AUSGEWÄHLTER TEXT:
8. Pegeln Sie den Ton von Hand aus

Bei der automatischen Tonaussteuerung (AGC, Automatic Gain Control) versucht die Kamera, laute Passage zu dämpfen oder den Pegel bei leisem Sprechen oder in Sprechpausen anzuheben. Gut für schnelle Vlogs. Aber AGC hebt bei leisen Stellen auch den Hintergrundgeräuschpegel an: Die Lautstärke Ihrer Sprachaufnahme „pumpt“. Wenn Sie von Hand aussteuern können, stellen Sie den Pegel so ein, dass die lautesten Stellen der Sprachaufnahme maximal etwa -12 dB bis -9 dB erreichen. Das lässt meistens genügend „Luft“, dass ein lautes Lachen nicht gleich zu üblen Verzerrungen führt. Übrigens: Zum Pegeleinstellen nicht „eins, zwei, drei – Test, Test“ sagen. Lassen Sie normalen Text sprechen oder führen Sie eine Unterhaltung während Sie den Tonpegel einstellen.

FRAGEN:
1 - Schreiben Sie aus dem Text über die Tonaussteuerung den Abschnitt wortgetreu nieder, der bei „Bei der automatischen“ beginnt und bei „den Tonpegel einstellen.“ endet.
2 - Prüfen Sie am Text über die Tonaussteuerung, ob die folgenden Aussagen zutreffen, und belegen Sie jede Antwort mit Ja oder Nein sowie dem entscheidenden Wortlaut des Textes: (a) Die automatische Tonaussteuerung hebt bei leisen Stellen auch die Hintergrundgeräusche an. (b) Die lautesten Stellen der Sprachaufnahme sollen etwa -3 dB erreichen. (c) Beim Einstellen des Tonpegels soll normaler Text gesprochen werden.

ANGEZEIGTE DATEN:

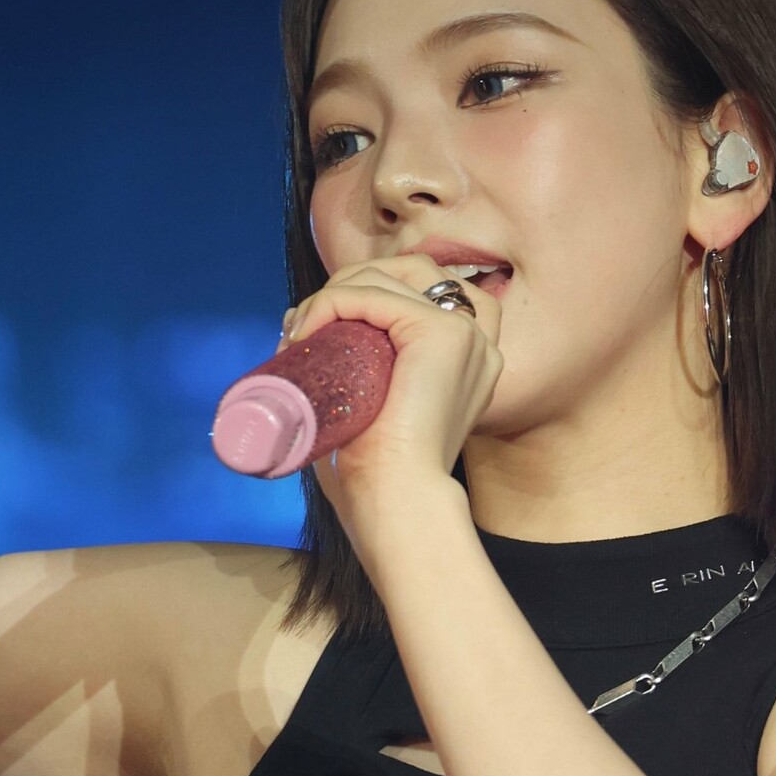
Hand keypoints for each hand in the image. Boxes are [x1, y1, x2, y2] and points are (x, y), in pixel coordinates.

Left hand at [276, 252, 503, 561]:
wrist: (396, 502)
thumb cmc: (377, 475)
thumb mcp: (370, 407)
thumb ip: (356, 370)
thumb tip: (300, 334)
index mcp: (467, 360)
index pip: (420, 291)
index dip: (366, 293)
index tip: (317, 328)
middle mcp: (476, 342)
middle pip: (408, 272)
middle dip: (348, 285)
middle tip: (302, 327)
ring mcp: (464, 334)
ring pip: (388, 276)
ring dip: (333, 294)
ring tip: (300, 335)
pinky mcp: (442, 333)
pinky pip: (374, 295)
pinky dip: (331, 304)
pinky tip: (307, 332)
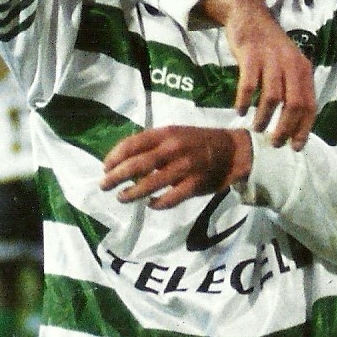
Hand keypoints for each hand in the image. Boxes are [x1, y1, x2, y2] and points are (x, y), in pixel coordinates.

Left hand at [100, 125, 252, 208]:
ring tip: (121, 197)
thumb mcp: (175, 133)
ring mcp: (184, 168)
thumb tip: (124, 160)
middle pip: (137, 165)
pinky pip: (169, 199)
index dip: (115, 157)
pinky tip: (150, 204)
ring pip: (150, 184)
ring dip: (131, 193)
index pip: (132, 143)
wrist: (233, 150)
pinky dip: (156, 203)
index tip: (105, 167)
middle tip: (104, 185)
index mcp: (166, 133)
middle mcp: (173, 149)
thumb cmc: (198, 141)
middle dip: (116, 176)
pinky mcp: (194, 185)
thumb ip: (153, 144)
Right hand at [198, 0, 315, 148]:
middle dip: (284, 129)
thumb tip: (296, 124)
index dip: (304, 129)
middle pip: (293, 105)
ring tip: (257, 128)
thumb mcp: (289, 64)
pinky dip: (244, 102)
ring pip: (272, 98)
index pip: (310, 105)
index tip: (295, 147)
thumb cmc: (269, 47)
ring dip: (264, 118)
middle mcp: (291, 64)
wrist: (250, 15)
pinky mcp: (251, 55)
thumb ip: (294, 88)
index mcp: (304, 69)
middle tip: (274, 142)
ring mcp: (271, 59)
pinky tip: (240, 110)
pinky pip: (248, 85)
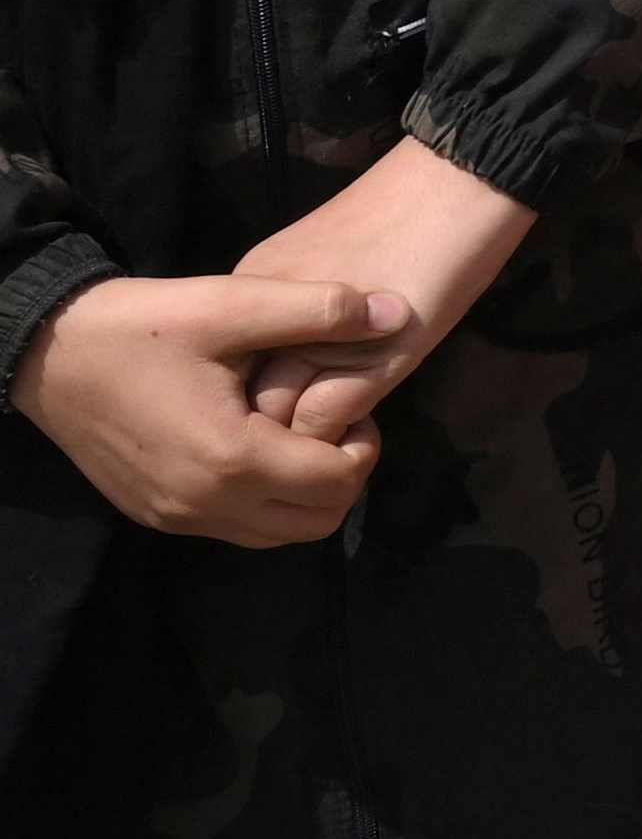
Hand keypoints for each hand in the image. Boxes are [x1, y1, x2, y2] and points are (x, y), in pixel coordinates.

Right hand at [11, 275, 402, 542]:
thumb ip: (320, 310)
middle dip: (343, 476)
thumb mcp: (232, 304)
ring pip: (275, 534)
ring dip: (303, 494)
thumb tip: (397, 312)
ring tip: (295, 432)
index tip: (352, 402)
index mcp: (231, 458)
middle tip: (334, 422)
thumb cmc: (141, 326)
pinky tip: (255, 446)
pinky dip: (262, 501)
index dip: (366, 444)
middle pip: (314, 523)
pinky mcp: (155, 514)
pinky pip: (233, 528)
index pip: (338, 483)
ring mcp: (175, 516)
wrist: (47, 353)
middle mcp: (204, 504)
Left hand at [224, 136, 535, 437]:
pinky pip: (322, 419)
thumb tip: (291, 356)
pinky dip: (335, 435)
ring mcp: (314, 338)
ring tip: (328, 438)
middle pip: (241, 393)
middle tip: (299, 430)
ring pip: (276, 416)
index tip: (283, 392)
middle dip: (265, 421)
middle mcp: (269, 315)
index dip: (253, 383)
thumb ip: (299, 304)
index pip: (229, 358)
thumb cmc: (405, 207)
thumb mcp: (329, 257)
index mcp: (256, 285)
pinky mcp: (363, 361)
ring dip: (298, 438)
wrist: (458, 180)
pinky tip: (359, 425)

ANTWORTEN:
1 -
Bei der automatischen Tonaussteuerung (AGC, Automatic Gain Control) versucht die Kamera, laute Passage zu dämpfen oder den Pegel bei leisem Sprechen oder in Sprechpausen anzuheben. Gut für schnelle Vlogs. Aber AGC hebt bei leisen Stellen auch den Hintergrundgeräuschpegel an: Die Lautstärke Ihrer Sprachaufnahme „pumpt“. Wenn Sie von Hand aussteuern können, stellen Sie den Pegel so ein, dass die lautesten Stellen der Sprachaufnahme maximal etwa -12 dB bis -9 dB erreichen. Das lässt meistens genügend „Luft“, dass ein lautes Lachen nicht gleich zu üblen Verzerrungen führt. Übrigens: Zum Pegeleinstellen nicht „eins, zwei, drei – Test, Test“ sagen. Lassen Sie normalen Text sprechen oder führen Sie eine Unterhaltung während Sie den Tonpegel einstellen.

2 -
(a) Ja: „Aber AGC hebt bei leisen Stellen auch den Hintergrundgeräuschpegel an“
(b) Nein: „dass die lautesten Stellen der Sprachaufnahme maximal etwa -12 dB bis -9 dB erreichen“
(c) Ja: „Lassen Sie normalen Text sprechen oder führen Sie eine Unterhaltung während Sie den Tonpegel einstellen.“